Regardless of how much scholarship money the Hawks have to spend, it doesn't change the wishlist.
Size is of the utmost importance.
In the 15-team Great Lakes Valley Conference, the Hawks ranked 10th in rebounding margin, 11th in field-goal percentage defense and 12th in field goal shooting. It shows a stronger presence inside is needed.
The Hawks primarily rotated three forwards inside -- juniors Marcus Hinton and Marsalis Johnson and redshirt freshman Tanner Stuckman. Johnson is the only true post player in the group, but at 6-foot-8 and 210 pounds, he doesn't have the bulk to pound against some of the better big men in the GLVC.
Hinton led the Hawks in rebounding with eight boards per game and was second in scoring at 13.6 points per game, but he's better as a swingman than as a post player. Stuckman has made considerable strides, but he's most comfortable facing the basket and needs to continue to get stronger so he doesn't get pushed off the block.
A bruiser who can finish at the rim, clear the glass and control the paint is what the Hawks need.
"It's what everyone wants," Hellenthal said. "Finding them is the challenge."
The Hawks can offer the chance to play alongside quality pieces in the backcourt.
Demetrius Houston, a junior who transferred from North Central Missouri College, led the Hawks in scoring at 14.5 points per game and got better as the season wore on at finding his shot and developing rhythm in the offense. The addition of junior college transfer Jah-Kobe Womack, who redshirted this winter, gives QU another dynamic scorer.
And Ryan Briscoe thrived as the point guard in his first season at the helm. A redshirt freshman who hardly practiced a year ago as he recovered from a torn labrum, Briscoe averaged 10 points and 4.3 rebounds with a 2-to-1 assist-to-turnover ratio.
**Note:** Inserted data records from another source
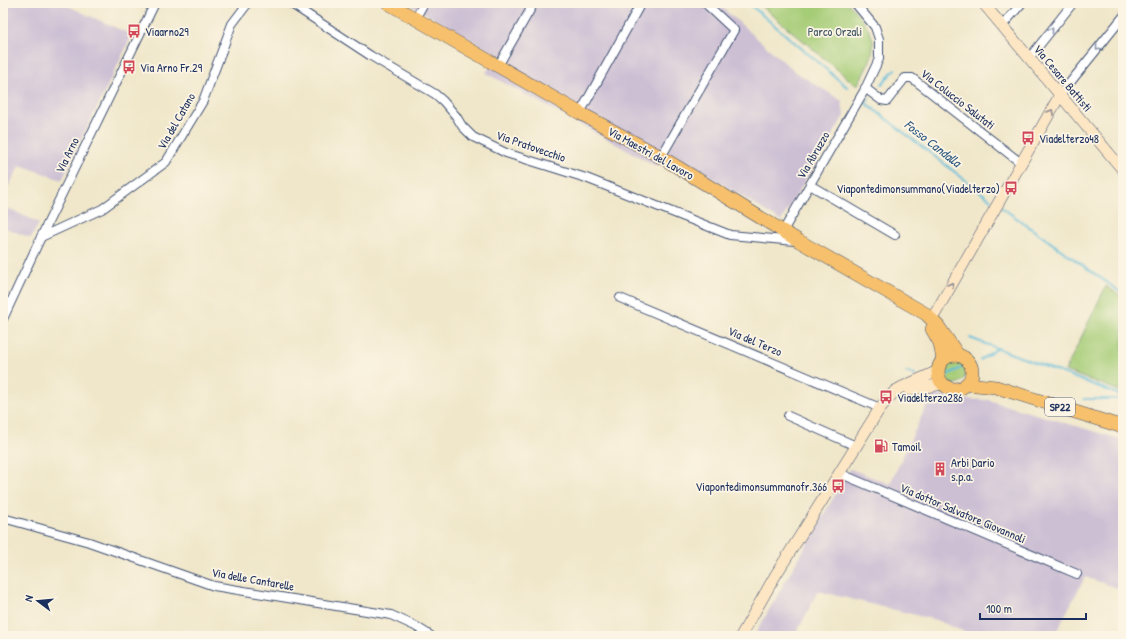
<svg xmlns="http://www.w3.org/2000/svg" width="1126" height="639" viewBox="0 0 1126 639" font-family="'Patrick Hand',sans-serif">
<rect width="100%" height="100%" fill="#fcf5e5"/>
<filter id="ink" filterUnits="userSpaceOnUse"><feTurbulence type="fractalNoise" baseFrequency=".025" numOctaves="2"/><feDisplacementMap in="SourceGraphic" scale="8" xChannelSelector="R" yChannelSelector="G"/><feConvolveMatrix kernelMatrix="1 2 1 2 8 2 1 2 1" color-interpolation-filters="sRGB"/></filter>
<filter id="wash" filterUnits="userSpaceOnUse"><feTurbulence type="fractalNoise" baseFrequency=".012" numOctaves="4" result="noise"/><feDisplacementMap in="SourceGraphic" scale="16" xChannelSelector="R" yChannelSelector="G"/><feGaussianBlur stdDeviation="0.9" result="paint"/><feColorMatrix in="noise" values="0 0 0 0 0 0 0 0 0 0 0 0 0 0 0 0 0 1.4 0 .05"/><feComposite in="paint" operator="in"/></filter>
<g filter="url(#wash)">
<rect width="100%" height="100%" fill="#f0e7ca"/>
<g fill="#ccbfd4">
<path d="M 3,3 L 61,3 L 132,35 L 62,180 L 20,165 L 3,197 Z"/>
<path d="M 407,3 L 717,3 L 794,71 L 842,101 L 844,116 L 781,221 L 674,154 L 656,166 L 486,73 L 496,54 Z"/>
<path d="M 3,206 L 39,223 L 31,238 L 3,227 Z"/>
<path d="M 932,394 L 956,399 L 988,400 L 1123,440 L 1123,590 L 1085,577 L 1054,636 L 974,636 L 936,620 L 818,591 L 795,636 L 754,636 L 850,469 L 890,484 Z"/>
</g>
<g fill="#a5cc76" stroke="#607e6a">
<path d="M 758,3 L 848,3 C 879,39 881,43 857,86 Z"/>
<path d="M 1106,286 L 1123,298 L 1123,392 L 1065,371 Z"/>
<circle cx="954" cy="372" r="12"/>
</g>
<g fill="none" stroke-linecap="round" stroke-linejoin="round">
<g stroke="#5bbbda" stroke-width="2">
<path d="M 748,3 L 847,87"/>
<path d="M 881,85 L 895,69"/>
<path d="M 863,101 L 991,200"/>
<path d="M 866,103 L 870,98"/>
<path d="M 1001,207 L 1123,294"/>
<path d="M 970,338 L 1123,396"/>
<path d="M 980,360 L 998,348"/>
<path d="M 906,372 L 915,375"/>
<path d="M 945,376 L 963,367"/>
<path d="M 1084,399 L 1123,399"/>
</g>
</g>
</g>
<g filter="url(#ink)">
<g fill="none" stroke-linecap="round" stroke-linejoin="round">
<g stroke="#3b4b6e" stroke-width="10">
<g id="street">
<path d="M 290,3 L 371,56 L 435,94 L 443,101 L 456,116 L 462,126 L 473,137 L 506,153 L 586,178 L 730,235 L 795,241"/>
<path d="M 415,19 L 424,3"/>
<path d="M 1002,26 L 1022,3"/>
<path d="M 1030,57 L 1073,3"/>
<path d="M 498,66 L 534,3"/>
<path d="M 865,88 L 881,100 L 887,101 L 905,78 L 912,78 L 1021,163"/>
<path d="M 1060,95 L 1123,17"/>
<path d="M 580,113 L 641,3"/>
<path d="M 661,157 L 734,30 L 705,3"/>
<path d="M 810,185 L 895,235"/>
<path d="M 783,231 L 864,91 L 879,59 L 879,39 L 875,27 L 855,3"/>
<path d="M 41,237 L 102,209 L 166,162 L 203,101 L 232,24 L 248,3"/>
<path d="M 620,298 L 880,408"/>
<path d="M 3,319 L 41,237 L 155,3"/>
<path d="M 788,416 L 856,446"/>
<path d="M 839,473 L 1077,574"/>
<path d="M 3,518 L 89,542 L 214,586 L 391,615 L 415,626 L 431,636"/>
</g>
</g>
<g stroke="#3b4b6e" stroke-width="12">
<g id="secondary">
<path d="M 983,3 L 1123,170"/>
<path d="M 932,319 L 1060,95"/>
<path d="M 909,390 L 942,384"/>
<path d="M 741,636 L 775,576 L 880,408 L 895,391 L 902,387 L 938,371"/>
</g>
</g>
<g stroke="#3b4b6e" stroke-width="14">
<g id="primary">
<path d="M 388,3 L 580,113 L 661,157 L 799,241 L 926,314 L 938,326 L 958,355"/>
<path d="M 932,329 L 940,343 L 943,360"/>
<circle cx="955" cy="372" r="17"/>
<path d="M 966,384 L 996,387 L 1123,427"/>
</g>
</g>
<use href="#street" stroke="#fff" stroke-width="8"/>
<use href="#secondary" stroke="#fce6c4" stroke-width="11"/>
<use href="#primary" stroke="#f7c06c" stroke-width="13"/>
</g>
<defs><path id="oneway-chevron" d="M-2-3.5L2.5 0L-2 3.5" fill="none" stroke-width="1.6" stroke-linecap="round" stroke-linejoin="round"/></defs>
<g stroke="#8d97ae">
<use href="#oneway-chevron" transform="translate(1051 30) rotate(-51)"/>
<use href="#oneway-chevron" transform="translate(1098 48) rotate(129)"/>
</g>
<g stroke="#8c8a91">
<use href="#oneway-chevron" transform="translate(1051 112) rotate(-60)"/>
<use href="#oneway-chevron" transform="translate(951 285) rotate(-61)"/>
</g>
</g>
<defs>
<g id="bus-bare" transform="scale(1.08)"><path d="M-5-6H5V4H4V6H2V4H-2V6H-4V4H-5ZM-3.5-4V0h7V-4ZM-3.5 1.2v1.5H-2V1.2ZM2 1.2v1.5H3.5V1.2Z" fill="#d1495b" stroke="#fcf5e5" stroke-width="2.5" paint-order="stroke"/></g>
<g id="fuel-bare" transform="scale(1.08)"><path d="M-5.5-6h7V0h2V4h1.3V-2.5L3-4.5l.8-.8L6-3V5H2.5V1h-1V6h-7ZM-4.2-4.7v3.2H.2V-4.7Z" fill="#d1495b" stroke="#fcf5e5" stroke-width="2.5" paint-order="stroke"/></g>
<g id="building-bare" transform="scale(1.08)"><path d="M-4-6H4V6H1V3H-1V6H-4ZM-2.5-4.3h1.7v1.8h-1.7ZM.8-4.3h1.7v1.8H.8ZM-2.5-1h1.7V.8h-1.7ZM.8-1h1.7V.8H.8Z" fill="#d1495b" stroke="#fcf5e5" stroke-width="2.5" paint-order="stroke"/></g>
</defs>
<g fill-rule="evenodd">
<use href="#bus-bare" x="134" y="31"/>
<use href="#bus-bare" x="129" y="67"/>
<use href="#bus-bare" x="1028" y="138"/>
<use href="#bus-bare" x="1011" y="188"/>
<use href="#bus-bare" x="886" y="397"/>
<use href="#fuel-bare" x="881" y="446"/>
<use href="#building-bare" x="940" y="469"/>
<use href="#bus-bare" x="838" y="486"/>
</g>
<g text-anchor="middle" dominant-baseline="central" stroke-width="3.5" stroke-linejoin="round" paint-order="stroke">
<rect fill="#fcf5e5" stroke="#5e6a86" stroke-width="1" x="1045" y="398" width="30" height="18" rx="3"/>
<g font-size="11" font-weight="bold" fill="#1b2f5e">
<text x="1060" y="407">SP22</text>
</g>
<g font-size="12" fill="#1b2f5e" stroke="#fcf5e5" text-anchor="start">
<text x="145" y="31">Viaarno29</text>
<text x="140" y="67">Via Arno Fr.29</text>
<text x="1039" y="138">Viadelterzo48</text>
<text x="1000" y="188" text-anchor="end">Viapontedimonsummano(Viadelterzo)</text>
<text x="897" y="397">Viadelterzo286</text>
<text x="892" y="446">Tamoil</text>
<text x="951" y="462">Arbi Dario<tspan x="951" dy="14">s.p.a.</tspan></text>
<text x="827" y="486" text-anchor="end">Viapontedimonsummanofr.366</text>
</g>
<g font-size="12" fill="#3e5664" stroke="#fcf5e5">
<text x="835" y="31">Parco Orzali</text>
</g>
<g font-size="12" fill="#1b2f5e" stroke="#fcf5e5">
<text transform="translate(1063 78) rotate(50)">Via Cesare Battisti</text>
<text transform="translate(958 99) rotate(38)">Via Coluccio Salutati</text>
<text transform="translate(176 121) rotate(-60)">Via del Catano</text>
<text transform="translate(531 146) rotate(19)">Via Pratovecchio</text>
<text transform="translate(651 153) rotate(29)">Via Maestri del Lavoro</text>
<text transform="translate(67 155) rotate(-64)">Via Arno</text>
<text transform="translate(813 155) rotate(-60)">Via Abruzzo</text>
<text transform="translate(755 341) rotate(23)">Via del Terzo</text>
<text transform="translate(963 513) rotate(23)">Via dottor Salvatore Giovannoli</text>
<text transform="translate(253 579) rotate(10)">Via delle Cantarelle</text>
</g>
<g font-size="13" font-style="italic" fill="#2e5983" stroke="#fcf5e5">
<text transform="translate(933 143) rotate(38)">Fosso Candalla</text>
</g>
</g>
<rect width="1126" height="639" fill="none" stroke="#fcf5e5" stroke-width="16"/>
<g transform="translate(38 601) rotate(286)" stroke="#fcf5e5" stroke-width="3" paint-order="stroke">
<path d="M0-3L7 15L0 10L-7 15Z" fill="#1b2f5e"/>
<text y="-6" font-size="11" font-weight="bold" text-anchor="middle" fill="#1b2f5e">N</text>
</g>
<path d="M980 613v6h106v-6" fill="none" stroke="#1b2f5e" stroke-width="2"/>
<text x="986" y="613" font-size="12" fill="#1b2f5e" stroke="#fcf5e5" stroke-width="3" paint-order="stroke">100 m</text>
</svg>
What the Hawks didn't have was a capable ball-handler when Briscoe was out. Houston tried, but he had more turnovers (79) than assists (75) and obviously is more comfortable as a shooter and slasher.
That's why adding depth in the backcourt is critical. The QU coaching staff has been a fixture at Quincy High School games this winter in hopes of landing Blue Devils point guard Aaron Shoot, who hasn't made any decisions whether he will play in college or just concentrate on academics.
QU's presence has been undeniable and Shoot is clearly a top target. It would be a recruiting coup to land him.
There are other targets locally and regionally who could help the Hawks in the future.
John Wood Community College has a couple. Hannibal might have one. Others will develop into potential Division II prospects.
What each recruit has to remember is slacking won't be tolerated.
This year's team eventually figured it out and it brought out it the best in them. And they believe even better days lie ahead.
"It's just building blocks for next year," Frasco said. "Figuring out a way to get it done is just a building block that will move this program forward. Coach Hellenthal is going to be a great coach and this is going to be a great program.
"Seeing what happened here at the end is just the start. It's just the start of something great."